Pour en parler, nous recevons aujourd’hui Marie Rabatel, survivante, membre permanente de la CIIVISE, qui se bat depuis des années pour faire reconnaître les violences sexuelles subies par les personnes en situation de handicap, notamment dans les institutions.
Elle est accompagnée de Mamari Munezero, humoriste et chroniqueuse sur Radio Nova, qui a elle aussi brisé le silence sur l’inc3ste qu’elle a subi et qui utilise aujourd’hui l’humour et la scène pour éveiller les consciences.

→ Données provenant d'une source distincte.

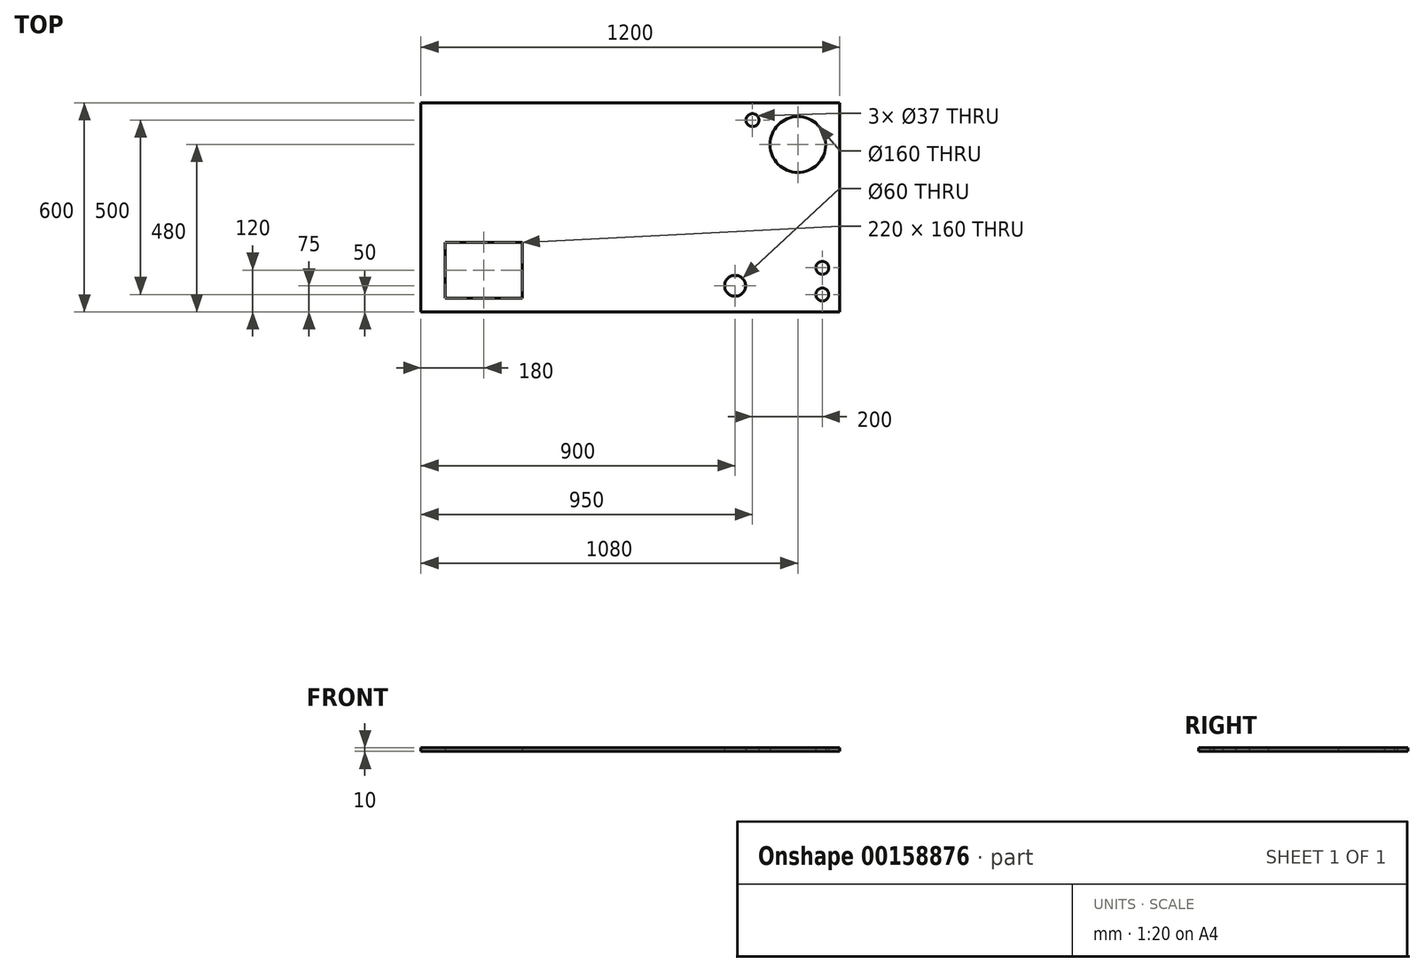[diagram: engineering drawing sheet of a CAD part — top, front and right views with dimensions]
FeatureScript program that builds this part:
annotation { "Feature Type Name" : "Feature", "Feature Type Description" : "" }
export const myFeature = defineFeature(function(context is Context, id is Id, definition is map)
    precondition{}
    {
        {
            var Q0;
            Q0=qCreatedBy(makeId("Top.planeOp"),FACE);
            var sketch = newSketch(context, id + "F0", { "sketchPlane" : qUnion([Q0])});
            skLineSegment(sketch, "E0.bottom", {"start": v(-600, -300) * mm, "end": v(600, -300) * mm});
            skLineSegment(sketch, "E0.top", {"start": v(-600, 300) * mm, "end": v(600, 300) * mm});
            skLineSegment(sketch, "E0.left", {"start": v(-600, -300) * mm, "end": v(-600, 300) * mm});
            skLineSegment(sketch, "E0.right", {"start": v(600, -300) * mm, "end": v(600, 300) * mm});
            skPoint(sketch, "E0.middle", {"position": v(0, 0) * mm});
            skCircle(sketch, "E1", {"center": v(480, 180) * mm, "radius": 80 * mm});
            skCircle(sketch, "E2", {"center": v(350, 250) * mm, "radius": 18.5 * mm});
            skCircle(sketch, "E3", {"center": v(550, -250) * mm, "radius": 18.5 * mm});
            skCircle(sketch, "E4", {"center": v(550, -173.5) * mm, "radius": 18.5 * mm});
            skCircle(sketch, "E5", {"center": v(300, -225) * mm, "radius": 30 * mm});
            skLineSegment(sketch, "E6.bottom", {"start": v(-310, -260) * mm, "end": v(-530, -260) * mm});
            skLineSegment(sketch, "E6.top", {"start": v(-310, -100) * mm, "end": v(-530, -100) * mm});
            skLineSegment(sketch, "E6.left", {"start": v(-310, -260) * mm, "end": v(-310, -100) * mm});
            skLineSegment(sketch, "E6.right", {"start": v(-530, -260) * mm, "end": v(-530, -100) * mm});
            skPoint(sketch, "E6.middle", {"position": v(-420, -180) * mm});
            skSolve(sketch);
        }
        {
            var Q0;
            Q0 = qSketchRegion(id + "F0", true);
            extrude(context, id + "F1", {"entities" : qUnion([Q0]), "depth" : 10 * mm});
        }
    });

À travers leurs témoignages et leurs analyses, l’épisode met en lumière le cumul des vulnérabilités, le rapport au corps médicalisé, la négation du consentement, les obstacles à la parole pour les enfants non-oralisants, ainsi que le rôle des institutions médico-sociales comme espaces de huis clos favorisant les violences et le déni.
La discussion explore également les conséquences durables des violences sex*elles sur la santé mentale et physique : fatigue chronique, troubles anxieux et dépressifs, dissociation, addictions, difficultés d’accès aux soins, et confusion fréquente entre handicap et psychotraumatisme.
En filigrane, cet épisode interroge le validisme, la culture du silence et la suradaptation imposée aux personnes concernées. Il appelle à un changement de regard profond : reconnaître la parole des personnes en situation de handicap, sortir du déni institutionnel et transformer les environnements pour mieux protéger, plutôt que continuer à rendre ces violences invisibles.
Un épisode fort et nécessaire, qui invite à regarder en face ce que la société préfère encore trop souvent ignorer.